Periodontal disease, which affects the gums and tissues that surround the teeth, is one of the most prevalent dental conditions worldwide, and besides tooth loss is associated with other health effects. Over the past few decades, clinical studies have revealed that the periodontal pathogen Aggregatibacter actinomycetemcomitans (A. actinomycetemcomitans) is closely related to the onset and worsening of rheumatoid arthritis (RA), a serious autoimmune disease that affects joints. However, what goes down at the molecular level remains largely unexplored and unclear.
In this study, a research team from Tokyo Medical and Dental University (TMDU) in Japan sought to fill this knowledge gap through detailed mechanistic studies in an animal model.
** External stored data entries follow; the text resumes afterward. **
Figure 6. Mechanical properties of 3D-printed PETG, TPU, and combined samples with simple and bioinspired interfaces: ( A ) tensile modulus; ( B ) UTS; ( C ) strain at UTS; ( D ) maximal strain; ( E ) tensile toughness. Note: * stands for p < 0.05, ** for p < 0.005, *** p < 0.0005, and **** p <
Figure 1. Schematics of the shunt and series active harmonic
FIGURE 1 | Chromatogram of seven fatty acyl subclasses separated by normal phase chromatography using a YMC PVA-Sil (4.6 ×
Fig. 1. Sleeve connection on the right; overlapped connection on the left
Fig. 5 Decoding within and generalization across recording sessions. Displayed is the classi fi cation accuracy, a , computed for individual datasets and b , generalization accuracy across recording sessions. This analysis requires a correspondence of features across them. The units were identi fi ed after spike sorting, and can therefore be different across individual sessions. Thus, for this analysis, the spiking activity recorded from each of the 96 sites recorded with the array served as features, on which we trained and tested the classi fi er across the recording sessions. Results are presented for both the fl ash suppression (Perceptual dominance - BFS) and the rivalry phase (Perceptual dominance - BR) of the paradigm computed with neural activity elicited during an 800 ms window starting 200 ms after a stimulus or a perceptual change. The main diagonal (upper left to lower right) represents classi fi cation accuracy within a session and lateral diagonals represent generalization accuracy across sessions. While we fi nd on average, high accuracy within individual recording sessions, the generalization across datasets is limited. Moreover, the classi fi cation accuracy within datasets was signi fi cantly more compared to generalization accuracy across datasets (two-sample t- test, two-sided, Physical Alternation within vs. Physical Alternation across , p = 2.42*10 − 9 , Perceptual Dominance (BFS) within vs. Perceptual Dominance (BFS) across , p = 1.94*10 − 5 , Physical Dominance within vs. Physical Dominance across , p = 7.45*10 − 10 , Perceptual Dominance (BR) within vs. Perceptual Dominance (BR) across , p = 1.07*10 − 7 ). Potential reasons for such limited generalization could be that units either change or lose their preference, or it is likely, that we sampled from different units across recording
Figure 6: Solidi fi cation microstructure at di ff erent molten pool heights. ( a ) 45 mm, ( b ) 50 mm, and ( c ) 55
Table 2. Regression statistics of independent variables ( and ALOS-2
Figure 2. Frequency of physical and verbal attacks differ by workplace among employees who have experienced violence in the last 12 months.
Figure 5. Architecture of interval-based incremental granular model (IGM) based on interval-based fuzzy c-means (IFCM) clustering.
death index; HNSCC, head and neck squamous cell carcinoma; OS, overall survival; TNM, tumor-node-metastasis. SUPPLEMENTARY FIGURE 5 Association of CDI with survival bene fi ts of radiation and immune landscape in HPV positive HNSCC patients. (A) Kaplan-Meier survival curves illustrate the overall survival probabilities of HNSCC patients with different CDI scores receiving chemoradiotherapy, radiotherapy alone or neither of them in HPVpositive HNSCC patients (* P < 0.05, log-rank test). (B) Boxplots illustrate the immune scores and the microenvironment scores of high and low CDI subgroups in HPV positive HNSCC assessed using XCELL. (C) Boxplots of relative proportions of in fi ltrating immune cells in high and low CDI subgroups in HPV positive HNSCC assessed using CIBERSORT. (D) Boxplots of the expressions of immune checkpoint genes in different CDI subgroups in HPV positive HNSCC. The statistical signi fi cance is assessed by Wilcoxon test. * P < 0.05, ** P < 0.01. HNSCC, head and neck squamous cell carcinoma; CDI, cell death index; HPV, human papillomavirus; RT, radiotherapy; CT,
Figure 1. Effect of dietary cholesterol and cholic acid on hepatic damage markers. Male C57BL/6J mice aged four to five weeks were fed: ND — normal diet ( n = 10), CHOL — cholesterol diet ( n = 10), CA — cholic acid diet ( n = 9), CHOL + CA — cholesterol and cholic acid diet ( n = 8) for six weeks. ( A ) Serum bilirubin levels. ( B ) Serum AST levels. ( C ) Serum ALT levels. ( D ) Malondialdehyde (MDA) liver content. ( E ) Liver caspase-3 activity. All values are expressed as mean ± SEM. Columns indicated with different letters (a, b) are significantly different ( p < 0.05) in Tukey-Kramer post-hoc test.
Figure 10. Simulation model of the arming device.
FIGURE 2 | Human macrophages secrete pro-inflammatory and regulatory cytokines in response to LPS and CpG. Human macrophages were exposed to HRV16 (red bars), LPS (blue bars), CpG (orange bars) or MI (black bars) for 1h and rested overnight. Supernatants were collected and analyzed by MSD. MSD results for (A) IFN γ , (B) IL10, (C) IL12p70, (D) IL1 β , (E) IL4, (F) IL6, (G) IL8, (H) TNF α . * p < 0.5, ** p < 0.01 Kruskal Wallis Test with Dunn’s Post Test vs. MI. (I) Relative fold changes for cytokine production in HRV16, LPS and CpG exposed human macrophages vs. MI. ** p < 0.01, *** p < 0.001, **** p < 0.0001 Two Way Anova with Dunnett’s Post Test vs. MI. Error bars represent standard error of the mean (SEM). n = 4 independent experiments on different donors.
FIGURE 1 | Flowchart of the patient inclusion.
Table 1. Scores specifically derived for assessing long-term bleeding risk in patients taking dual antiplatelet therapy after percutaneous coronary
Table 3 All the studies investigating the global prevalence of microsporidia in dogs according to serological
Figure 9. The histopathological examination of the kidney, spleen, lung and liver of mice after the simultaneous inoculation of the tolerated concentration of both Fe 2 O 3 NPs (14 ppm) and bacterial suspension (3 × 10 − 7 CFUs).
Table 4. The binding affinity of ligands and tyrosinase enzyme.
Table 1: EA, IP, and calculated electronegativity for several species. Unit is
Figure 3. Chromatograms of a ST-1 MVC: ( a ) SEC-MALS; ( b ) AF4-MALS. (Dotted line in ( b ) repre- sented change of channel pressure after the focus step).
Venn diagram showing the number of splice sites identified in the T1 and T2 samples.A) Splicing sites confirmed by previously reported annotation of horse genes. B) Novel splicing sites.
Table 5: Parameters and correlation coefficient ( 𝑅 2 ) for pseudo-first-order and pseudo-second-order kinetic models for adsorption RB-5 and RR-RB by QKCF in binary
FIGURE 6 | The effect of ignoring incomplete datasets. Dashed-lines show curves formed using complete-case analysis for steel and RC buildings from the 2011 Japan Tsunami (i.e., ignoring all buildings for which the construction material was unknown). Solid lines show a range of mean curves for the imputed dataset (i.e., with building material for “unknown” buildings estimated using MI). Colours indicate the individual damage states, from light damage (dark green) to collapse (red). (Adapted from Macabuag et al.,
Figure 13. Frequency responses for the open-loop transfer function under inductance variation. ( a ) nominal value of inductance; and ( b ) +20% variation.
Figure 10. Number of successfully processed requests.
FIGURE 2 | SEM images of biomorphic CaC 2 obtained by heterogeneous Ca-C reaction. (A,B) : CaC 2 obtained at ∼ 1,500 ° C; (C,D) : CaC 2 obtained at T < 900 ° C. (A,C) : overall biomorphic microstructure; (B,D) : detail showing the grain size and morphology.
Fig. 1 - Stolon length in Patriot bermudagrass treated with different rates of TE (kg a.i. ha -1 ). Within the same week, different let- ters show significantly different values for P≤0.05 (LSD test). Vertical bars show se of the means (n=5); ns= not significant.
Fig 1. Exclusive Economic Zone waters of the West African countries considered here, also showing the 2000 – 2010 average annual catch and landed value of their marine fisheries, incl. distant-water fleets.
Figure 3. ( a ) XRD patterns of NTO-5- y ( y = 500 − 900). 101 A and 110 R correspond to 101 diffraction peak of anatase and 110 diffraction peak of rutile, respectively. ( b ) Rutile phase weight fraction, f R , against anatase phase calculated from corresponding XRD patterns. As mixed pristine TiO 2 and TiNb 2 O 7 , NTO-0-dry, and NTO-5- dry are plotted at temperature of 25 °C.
First, the researchers conducted preliminary experiments to confirm whether A. actinomycetemcomitans infection influenced arthritis in mice. To this end, they used the collagen antibody-induced arthritis mouse model, which is a well-established experimental model that mimics several aspects of RA in humans. They found that infection with this specific bacterium led to increased limb swelling, cellular infiltration into the lining of the joints, and higher levels of the inflammatory cytokine interleukin-1β (IL-1β) within the limbs.
Notably, these symptoms of worsening RA could be suppressed by administering a chemical agent called clodronate that depletes macrophages. This demonstrated that macrophages were somehow involved in aggravating RA caused by A. actinomycetemcomitans infection.
Further investigation using macrophages derived from mouse bone marrow revealed that A. actinomycetemcomitans infection increased the production of IL-1β. In turn, this triggered the activation of a multiprotein complex known as the inflammasome, which plays a key role in initiating and modulating the body’s inflammatory response to infections.
The researchers added yet one more piece to this puzzle using caspase-11-deficient mice. In these animals, inflammasome activation due to A. actinomycetemcomitans was suppressed. Most importantly, caspase-11-deficient mice exhibited less deterioration of arthritis symptoms, hinting at the important role that caspase-11 plays in this context. “Our research findings provide new insights into the link between periodontal pathogenic bacteria and the exacerbation of arthritis through inflammasome activation, offering important information on the long-debated relationship between periodontal disease and systemic diseases,” highlights Professor Toshihiko Suzuki, one of the lead authors of the study.
With any luck, these efforts will contribute to the development of novel therapeutic strategies to manage RA. “The findings of this research may pave the way for advances in clinical treatments for RA induced by infection with A. actinomycetemcomitans. Our suggestion to inhibit inflammasome activation could attenuate the expansion of inflammation to joints, resulting in a recovery from arthritis symptoms,” says lead author Dr Tokuju Okano. “Moreover, the outcome of our work could contribute to the development of treatment strategies for not only arthritis but also other systemic diseases, such as Alzheimer’s disease, which is also related to periodontal pathogenic bacteria,” he predicts.